São Paulo, 14 (AE) - O presidente da Fundação Estadual do Bem-Estar do Menor (Febem), o advogado Guido Andrade, voltou a invocar hoje o mágico Mister M enquanto falava das soluções para a instituição. Questionado sobre o tempo que será necessário para que o problema do número de vagas no Complexo Imigrantes seja diminuído, Andrade irritou-se. "Me deixem respirar", disse. "Vocês querem tudo imediatamente; desse jeito é melhor chamar o Mister M".
Ele afirmou que está buscando cerca de 300 vagas, na unidade da Rodovia Raposo Tavares e nas do interior. Andrade disse que essas transferências de internos devem ser feitas num prazo entre 15 e 40 dias. "Disso não passa". O presidente da Febem não explicou, porém, como vai ficar o Complexo Imigrantes com relação à superlotação, quantas vagas ficarão disponíveis. "Não vou fazer promessas". Também está sendo estudada, segundo ele, a construção de uma unidade "pré-moldada" para abrigar 960 internos. O prazo de construção ficaria entre quatro e seis meses e não seria necessário o processo de licitação.
"O governador (Mário Covas, PSDB) está estudando isso"

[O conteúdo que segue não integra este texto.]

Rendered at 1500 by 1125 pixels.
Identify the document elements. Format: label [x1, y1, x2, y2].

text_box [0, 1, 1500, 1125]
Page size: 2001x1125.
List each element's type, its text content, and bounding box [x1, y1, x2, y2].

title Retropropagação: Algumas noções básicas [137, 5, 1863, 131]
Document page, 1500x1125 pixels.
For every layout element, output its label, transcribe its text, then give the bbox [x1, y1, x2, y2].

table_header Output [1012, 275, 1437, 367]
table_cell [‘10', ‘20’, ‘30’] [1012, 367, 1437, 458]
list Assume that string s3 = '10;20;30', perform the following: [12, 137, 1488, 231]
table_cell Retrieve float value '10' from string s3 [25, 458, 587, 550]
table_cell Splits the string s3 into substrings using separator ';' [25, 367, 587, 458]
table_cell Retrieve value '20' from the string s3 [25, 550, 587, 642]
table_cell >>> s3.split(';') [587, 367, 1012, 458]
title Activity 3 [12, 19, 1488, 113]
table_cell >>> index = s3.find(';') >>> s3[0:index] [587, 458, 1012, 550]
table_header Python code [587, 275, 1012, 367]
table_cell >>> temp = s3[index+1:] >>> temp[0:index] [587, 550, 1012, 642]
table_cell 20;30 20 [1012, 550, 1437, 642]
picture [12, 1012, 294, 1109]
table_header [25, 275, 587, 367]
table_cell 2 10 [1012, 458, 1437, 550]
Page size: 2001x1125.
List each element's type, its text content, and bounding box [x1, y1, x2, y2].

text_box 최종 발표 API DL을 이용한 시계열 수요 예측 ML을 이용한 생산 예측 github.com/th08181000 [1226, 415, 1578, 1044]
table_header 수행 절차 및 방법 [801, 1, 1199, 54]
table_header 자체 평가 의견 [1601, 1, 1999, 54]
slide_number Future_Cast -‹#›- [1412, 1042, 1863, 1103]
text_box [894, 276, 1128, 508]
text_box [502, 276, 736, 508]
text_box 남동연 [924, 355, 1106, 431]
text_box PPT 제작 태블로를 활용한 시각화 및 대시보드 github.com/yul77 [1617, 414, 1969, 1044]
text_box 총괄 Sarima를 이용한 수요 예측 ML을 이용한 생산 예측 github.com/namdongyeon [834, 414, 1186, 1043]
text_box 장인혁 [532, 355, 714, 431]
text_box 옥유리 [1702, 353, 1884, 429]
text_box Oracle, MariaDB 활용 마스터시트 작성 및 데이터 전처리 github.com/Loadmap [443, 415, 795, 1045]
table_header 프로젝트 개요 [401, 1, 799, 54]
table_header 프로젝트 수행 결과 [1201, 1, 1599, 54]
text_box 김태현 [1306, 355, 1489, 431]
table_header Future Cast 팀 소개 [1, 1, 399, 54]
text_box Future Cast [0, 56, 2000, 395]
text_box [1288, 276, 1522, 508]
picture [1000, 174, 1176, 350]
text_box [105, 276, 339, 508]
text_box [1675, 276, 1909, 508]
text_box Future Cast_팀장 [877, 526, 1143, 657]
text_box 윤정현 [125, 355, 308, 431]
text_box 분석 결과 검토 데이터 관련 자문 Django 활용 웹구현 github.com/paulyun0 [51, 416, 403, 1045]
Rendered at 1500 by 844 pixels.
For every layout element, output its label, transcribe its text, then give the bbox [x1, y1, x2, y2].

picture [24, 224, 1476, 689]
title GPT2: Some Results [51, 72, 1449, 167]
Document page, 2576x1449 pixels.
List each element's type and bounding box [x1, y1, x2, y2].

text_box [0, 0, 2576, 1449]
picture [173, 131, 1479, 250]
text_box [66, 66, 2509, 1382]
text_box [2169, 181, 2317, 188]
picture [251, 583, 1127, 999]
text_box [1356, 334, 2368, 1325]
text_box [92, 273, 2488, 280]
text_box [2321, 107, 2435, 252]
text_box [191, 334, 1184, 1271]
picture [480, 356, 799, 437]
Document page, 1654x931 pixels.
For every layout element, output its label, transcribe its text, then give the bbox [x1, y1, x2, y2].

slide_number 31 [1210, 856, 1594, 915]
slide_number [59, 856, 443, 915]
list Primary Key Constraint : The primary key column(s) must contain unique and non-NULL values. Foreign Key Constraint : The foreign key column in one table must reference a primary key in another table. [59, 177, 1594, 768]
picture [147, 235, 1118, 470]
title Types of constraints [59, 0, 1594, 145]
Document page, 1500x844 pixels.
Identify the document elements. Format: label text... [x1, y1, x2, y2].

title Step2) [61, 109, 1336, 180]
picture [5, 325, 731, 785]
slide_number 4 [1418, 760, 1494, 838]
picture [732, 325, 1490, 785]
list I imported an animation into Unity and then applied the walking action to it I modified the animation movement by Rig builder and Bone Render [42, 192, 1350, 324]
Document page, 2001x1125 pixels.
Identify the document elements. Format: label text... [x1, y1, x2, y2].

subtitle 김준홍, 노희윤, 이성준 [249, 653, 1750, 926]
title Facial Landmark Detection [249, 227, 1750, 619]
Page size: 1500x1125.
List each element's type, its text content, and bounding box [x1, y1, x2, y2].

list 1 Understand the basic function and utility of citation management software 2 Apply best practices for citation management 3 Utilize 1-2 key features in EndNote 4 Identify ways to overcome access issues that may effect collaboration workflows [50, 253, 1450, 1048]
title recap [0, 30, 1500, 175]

disse ele. Essa unidade seria construída na Vila Prudente, na zona leste, ou no município de Franco da Rocha, na Grande São Paulo. Para resolver a questão da superlotação, Andrade afirmou que quer também entrar em contato com o Ministério Público Estadual para apressar os trâmites dos internos que já poderiam ser liberados, mas permanecem na instituição porque os laudos da Justiça estão atrasados. "Mesmo os laudos das assistentes sociais da Febem estão atrasados", disse. Brigadas - Andrade reafirmou que vai criar uma brigada anti-rebelião para tentar controlar os motins e evitar fugas. "Precisamos de uma estrutura para que não haja bagunça". Ele fez questão de esclarecer, porém, que não se trata de usar violência para reprimir as fugas. "Sou um homem de Direitos Humanos, não estou levando a Polícia Militar para dentro da Febem".
A brigada será composta por policiais e funcionários da própria entidade, que não usarão armas, de acordo com o presidente da Febem. Guido Andrade disse que pretende punir funcionários se for comprovado algum tipo de facilitação de fuga nas unidades. "Os responsáveis serão punidos", disse. "Não vou admitir que queiram testar o novo presidente".